Wednesday, November 12, 2008

OPTIONS TRADING IN STOCK MARKET

“Share Market”. All of us heard about it and we know that if you have the knowledge of it, you can make lot of money from it. In share market, there are lots of ways to earn money. I also want to discuss with you a major money making idea. It is OPTIONS. I show you how you make a profit from stock, either its price increase or decrease.

Options are hedging/investment instruments, which allow the buyer the right but not the obligation to buy/sell the underlying stock/ index. The buyer of the option incurs a charge for this right, which is referred to as the “Premium”. The option writer or seller is the other party to such a contract who earns the premium.

We play it by two ways:-
1) Call Option.
2) Put Option.

Call Option: - It is a right but not obligation to buy a particular asset at a pre-specified price. Let’s take an example:

Mr. X buys a stock call option at Rs.1000 strike price at end month by paying a premium of Rs.10. Now he has a right but not obligation to buy stock at the end of month at a price of Rs1000.

Suppose the stock at the end of month is:-

Ø Rs.1100 then Mr. X buys it at Rs.1000 as he has a right to buy it at Rs.1000 and makes a Profit: -Rs. (1100-1000-10) = Rs.90.
Ø Rs.900 then Mr. X does not but it and book a Loss: - Rs.10 (premium amount).


This is how Mr. X makes a profit. In case of Call Option, his loss is limited but profit is unlimited, if price of share increase. In case stock price is below Rs.1000, he buys stock from market and book a loss of premium amount. But, if stock price is more than Rs.1000, he can buy it for Rs.1000 and book a profit of amount which is more than Rs.1000.




Put Option: - It is a right but not obligation to sell a particular asset at pre-specified price. Again let’s take example of Mr. X:

This time Mr. X buys a stock put option at Rs.1000 strike price at the end month by paying a premium of Rs.10. Now he has a right but not obligation to sell stock at the end of month at a price of Rs.1000.

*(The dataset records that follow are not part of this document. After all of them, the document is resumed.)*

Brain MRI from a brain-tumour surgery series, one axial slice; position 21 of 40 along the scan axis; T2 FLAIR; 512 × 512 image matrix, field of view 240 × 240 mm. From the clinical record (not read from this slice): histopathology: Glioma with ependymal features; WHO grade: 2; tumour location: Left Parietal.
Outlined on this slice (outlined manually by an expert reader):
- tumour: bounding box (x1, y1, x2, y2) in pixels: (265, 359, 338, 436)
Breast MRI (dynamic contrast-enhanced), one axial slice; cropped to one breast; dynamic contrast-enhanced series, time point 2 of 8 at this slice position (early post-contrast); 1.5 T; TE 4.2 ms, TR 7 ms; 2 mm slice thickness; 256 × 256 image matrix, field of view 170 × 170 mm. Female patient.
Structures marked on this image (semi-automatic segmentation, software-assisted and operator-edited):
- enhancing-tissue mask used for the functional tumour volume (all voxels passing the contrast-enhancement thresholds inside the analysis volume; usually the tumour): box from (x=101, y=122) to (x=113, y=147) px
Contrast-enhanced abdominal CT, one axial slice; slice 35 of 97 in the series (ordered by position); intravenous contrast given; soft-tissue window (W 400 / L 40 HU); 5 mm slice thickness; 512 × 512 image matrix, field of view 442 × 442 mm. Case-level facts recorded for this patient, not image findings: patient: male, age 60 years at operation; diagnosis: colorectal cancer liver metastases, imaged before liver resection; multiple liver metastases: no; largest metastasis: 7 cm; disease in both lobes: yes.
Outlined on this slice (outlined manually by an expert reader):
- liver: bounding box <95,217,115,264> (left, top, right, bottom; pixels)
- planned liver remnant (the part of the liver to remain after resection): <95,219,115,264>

Suppose the stock after one week is:-

Rs.1100 then Mr. X doesn’t sell it and book a Loss: - Rs.10 (premium amount)
Rs.900 then Mr. X sells it at Rs.1000 and book a Profit: -Rs. (1000-900-10) = Rs.90

This is again how Mr. X makes a profit. In case of Put Option, loss is limited but profit is unlimited, if price of share fall. As if stock price is more than Rs.1000, then Mr. X sells stock in market at a price more than Rs.1000 and book a loss of premium amount. But, if stock price is less than Rs.1000, he can sell it for Rs.1000 and book a profit.

Note: - As you see, it is very easy to make money with the help of “OPTIONS”. There is equal chance of losing money in “Options Trading”. So, before going to make money out of it; please do some research regarding how it works in your favor?